THE people of Northern Ireland go to the polls on May 5 in what is widely seen as the most important vote since the referendum on the Good Friday Agreement in 1998. We are once more at a crossroads for this election is likely to deliver Sinn Fein as the largest single party – a result which entitles Irish nationalism to the job as First Minister. Though the Deputy First Minister is equal in status the symbolism is not lost on unionists who fear they are once more facing the last ditch on a road to Dublin. There are those who will exploit this result in pursuit of power. Nationalists will up the pressure on the Secretary of State Brandon Lewis who has the authority to call a border poll, a move which could turbo-charge the campaign for unity on the crude basis of a 50% plus one vote. It is a formula which was rejected by the late Seamus Mallon among others as a recipe for more disruption and disaster. Such a poll is likely to be boycotted by loyalists rendering any result of limited value when assessing the mood of the majority in Northern Ireland. The latest polls in the Republic confirm people are in favour of unity but are not prepared to sacrifice their national anthem and flag to accommodate those who have a British identity in the six counties. They are deeply opposed to higher taxes to cover the cost of integrating another 1.7m people into the state.
If Sinn Féin wins the largest number of seats, unionists are likely to exercise their veto under the terms of the Good Friday Agreement which means a government cannot be formed and we are back to square one again in Stormont’s game of political snakes and ladders with no Executive, no Assembly and no Programme for Government to address health, education, welfare, economic opportunity and the threats of Covid and climate change. There will be 90 members of the Legislative Assembly unable to undertake the jobs they were elected to perform and after six months the slippery ball will pass to a troubled Conservative government at Westminster which has no interest in the Irish Question. Dublin will protest and Dublin will be ignored. The United States and European Union will register concern and the concerns will be noted.
The worst case scenario is a poor result for the moderate nationalists of the Social Democratic and Labour Party and moderate unionists of the Ulster Unionist party. It would confirm the two communities are as polarised as they have ever been and the prospect of meaningful progress is as remote as it was during the dark days of the Troubles. Sinn Féin leader Mary Lou McDonald has already told her followers they are living in the ‘dying days of partition’ and should prepare for unity.
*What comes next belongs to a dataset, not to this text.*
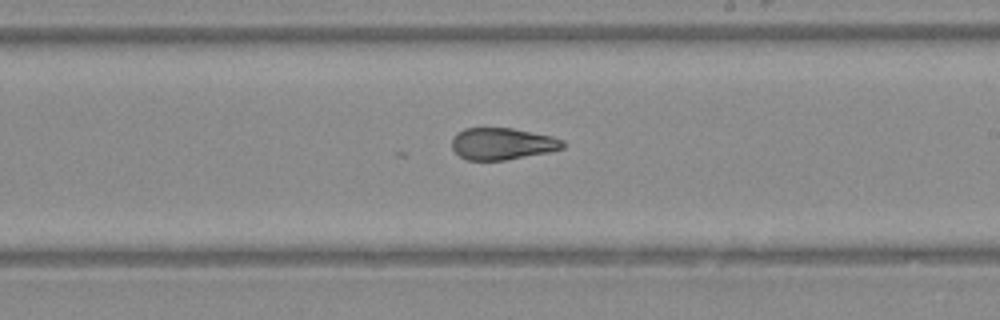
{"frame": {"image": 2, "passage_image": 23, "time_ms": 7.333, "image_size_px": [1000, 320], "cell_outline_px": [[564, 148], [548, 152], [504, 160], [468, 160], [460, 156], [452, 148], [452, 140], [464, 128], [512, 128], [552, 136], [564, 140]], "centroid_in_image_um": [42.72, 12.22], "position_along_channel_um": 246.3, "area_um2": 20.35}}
Last month she appealed to the EU for support and told diplomats: “Unity is being talked about in every town and city in Ireland, not in aspirational tones but as a realistic, achievable and necessary future.” The hard-line unionist party Traditional Unionist Voice seeks to turn the clock back to the days when nationalists and republicans were excluded from government. Leader Jim Allister told his party conference in November that he will not share power with Sinn Féin: “Let me make it clear, we are not opposed to Catholics in government, or cross-community government, but we most unashamedly are implacably opposed to terrorists in government. Yes, when it comes to government I wouldn’t have a Provo about the place.”
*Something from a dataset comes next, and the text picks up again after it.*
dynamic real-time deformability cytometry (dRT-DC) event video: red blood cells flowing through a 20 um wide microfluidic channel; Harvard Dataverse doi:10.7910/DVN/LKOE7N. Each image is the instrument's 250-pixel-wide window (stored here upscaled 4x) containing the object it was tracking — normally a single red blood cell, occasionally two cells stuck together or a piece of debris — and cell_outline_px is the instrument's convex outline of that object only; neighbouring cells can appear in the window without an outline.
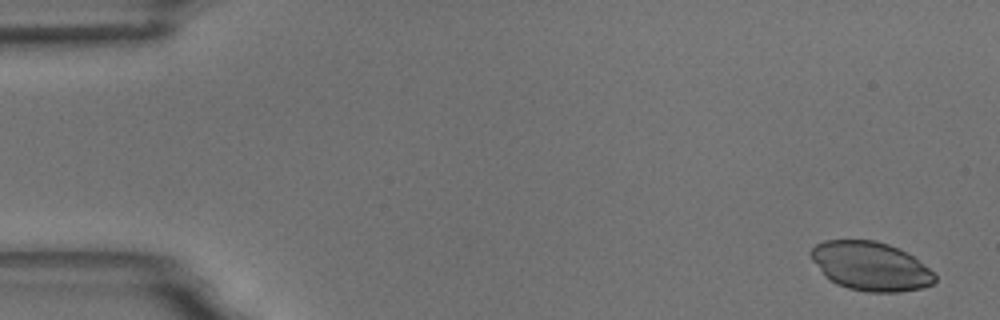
{"species": "common noctule bat (a hibernating species)", "species_latin": "Nyctalus noctula", "temperature_condition": "room temperature", "stored_images_in_passage": 25, "camera_frame_rate_fps": 3000, "um_per_image_px": 0.085, "animal": {"sex": "male", "body_mass_g": 18.8}, "frame": {"image": 1, "passage_image": 3, "time_ms": 0.667, "image_size_px": [1000, 320], "cell_outline_px": [[936, 280], [932, 284], [924, 288], [900, 292], [868, 292], [848, 288], [836, 284], [824, 276], [812, 260], [808, 252], [816, 244], [824, 240], [876, 240], [888, 244], [912, 256], [928, 268], [936, 276]], "centroid_in_image_um": [73.96, 22.63], "position_along_channel_um": 11.0, "area_um2": 35.26}}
The most hopeful scenario is a significant rise in support for the non-aligned centre parties such as Alliance, Green and People before Profit which could alter the binary nature of our politics and create a mandate for constructive change. All eyes will be upon the voting patterns of the unionist middle classes, what my politics tutor Paul Bew once described as ‘garden centre Prods’, and the thousands of young people who have joined the electoral register in the past five years. It is just possible we have moved on sufficiently from the Troubles to alter what John Hume called the zero-sum game. Voters aged 18 to 24 were born after the ceasefires and have known only peace and rising prosperity. Continued political stagnation is a serious threat to their future.
It is self-evident that the present arrangements are flawed. The power-sharing deal so carefully crafted has collapsed three times in its 24 year history. The mandatory coalition is not working because it can be used by either side to stop politics in its tracks if they do not like the direction of travel. The Petition of Concern, which was devised as a doomsday mechanism to curtail the worst excesses of unionism and nationalism, has been abused and used to stop reasonable proposals which would otherwise have passed through the Assembly and into law. Westminster has been forced to legislate because we could not get the job done by ourselves. The ‘cash-for-ash’ scandal exposed the lack of accountability and brazen attitudes of some Ministers and the petty clientalism which has blighted politics both north and south of the border since partition. However, real change would require rewriting the Good Friday Agreement and the consent of London, Dublin and the majority in Northern Ireland.
I am old enough to remember Prime Minister Terence O’Neill’s ‘crossroads’ speech on television in 1968. He asked my parents’ generation: “What kind of Ulster do you want? A happy and respected province, in good standing with the rest of the United Kingdom? Or a place continually torn apart by riots and demonstrations, regarded by the rest of Britain as a political outcast? As always in a democracy, the choice is yours.”
To my generation it seems our democracy is caught in a time warp. Nothing has really changed since 1912 and the third Home Rule bill when my grandfather shouldered a rifle for the Ulster Volunteer Force.